John Bolton, a hawk who was President George W. Bush's U.S. ambassador to the United Nations, said he considered diplomacy long ago exhausted on Iran.

"To me the revelation of this site highlights why the military option is the only option and also highlights why it may be too late," Bolton said.

The disclosure put Iranian President Mahmoud Ahmadinejad on the defensive. He told Time magazine Iran was not obliged to "inform Mr. Obama's administration of every facility that we have."

The development gave the reluctant Russians and Chinese a new reason to consider tougher action against Tehran.
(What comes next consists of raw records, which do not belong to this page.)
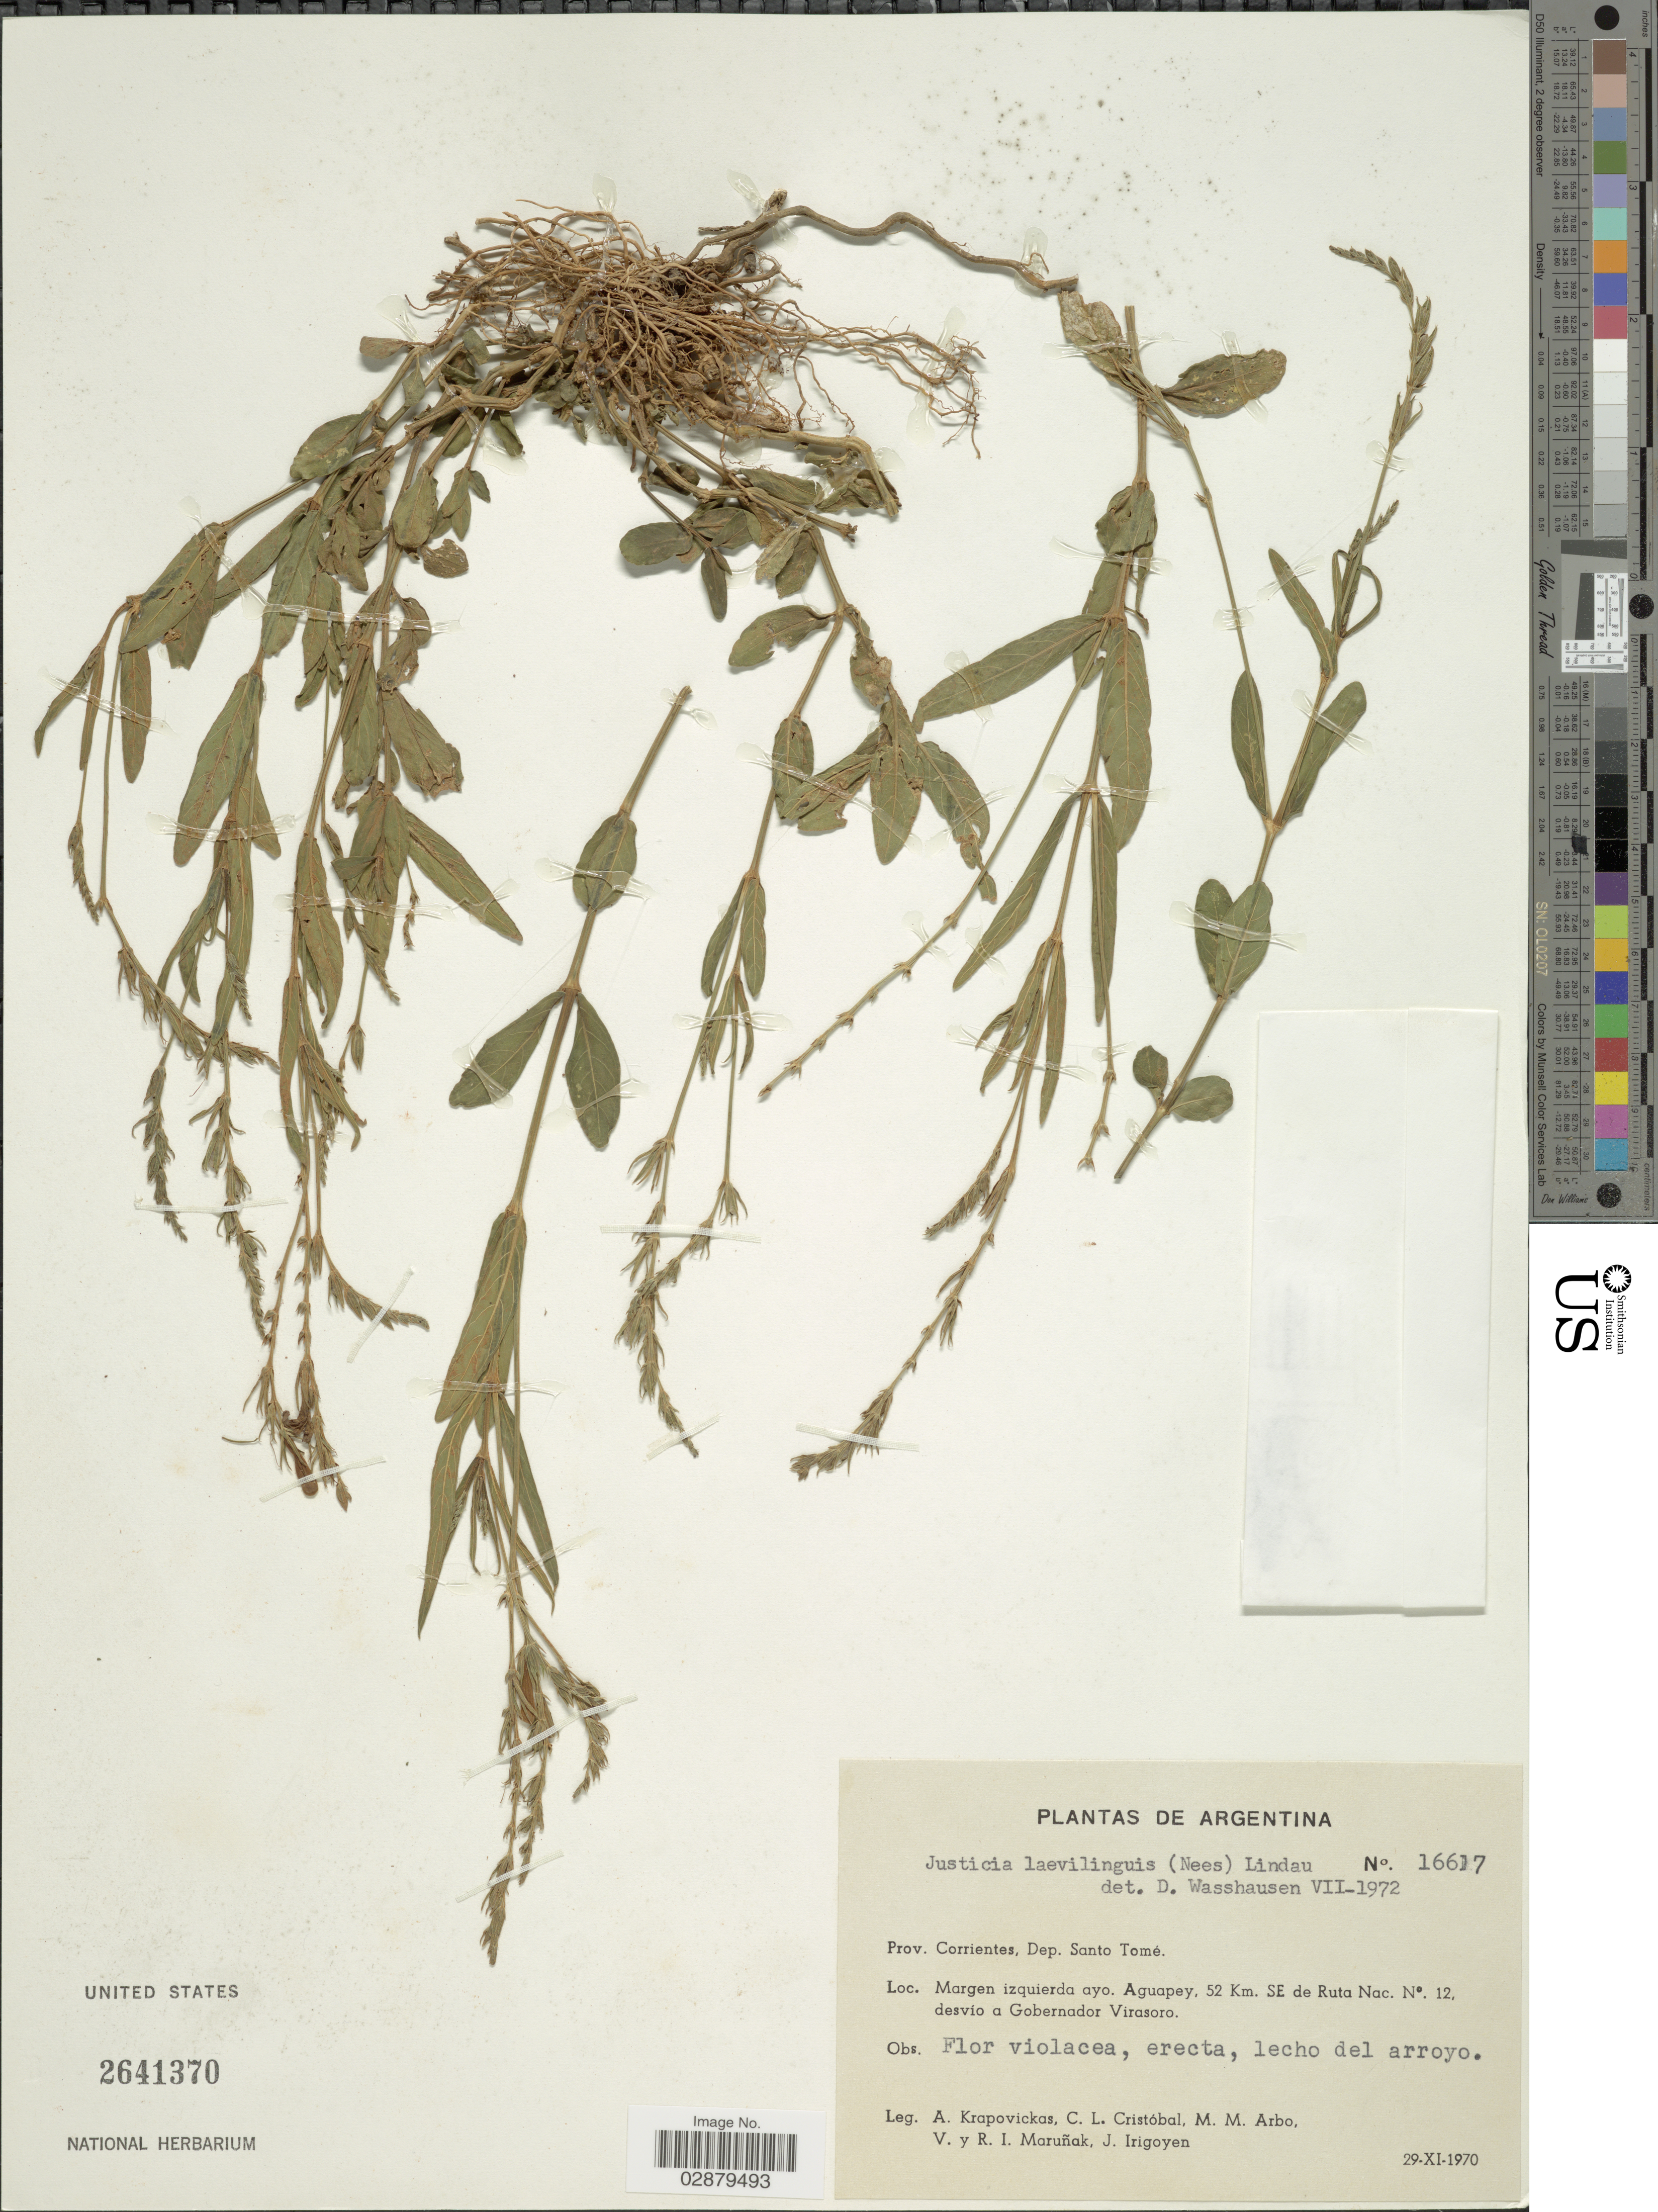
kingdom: Plantae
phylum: Tracheophyta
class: Magnoliopsida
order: Lamiales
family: Acanthaceae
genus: Justicia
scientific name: Justicia laevilinguis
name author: (Nees) Lindau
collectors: A. Krapovickas, C. L. Cristóbal, M. M. Arbo, V. Maruñak & et al.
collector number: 16617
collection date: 1970-11-29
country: Argentina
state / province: Corrientes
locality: Dept. San Tomé. Margen izquierda ayo. Aguapey, 52 Km. SE de Ruta Nac. N°. 12, desvio a Gobernador Virasoro.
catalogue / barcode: US 2641370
Obama last week pleased Moscow by shelving a Bush-era missile defense plan for eastern Europe that Russia opposed in favor of another plan.

"Now, the United States does have an audience that's listening and people are now realizing that Iran has been a serial deceiver," said Charles Ferguson, an expert on nuclear proliferation at the Council on Foreign Relations think tank.


As host of the G20 summit of the world's richest nations and emerging powers, Obama enjoyed a diplomatic breakthrough on managing the global economy amid signs the recession may be ending.

He joined in the decision by major world leaders to turn over the duty of managing the global economy to the G20 nations rather than the more exclusive Group of Eight that has held sway for years.

The move gives China a greater voice in economic matters and could have the added effect of encouraging Beijing to play a greater role in the global economic rebalancing that the United States has proposed.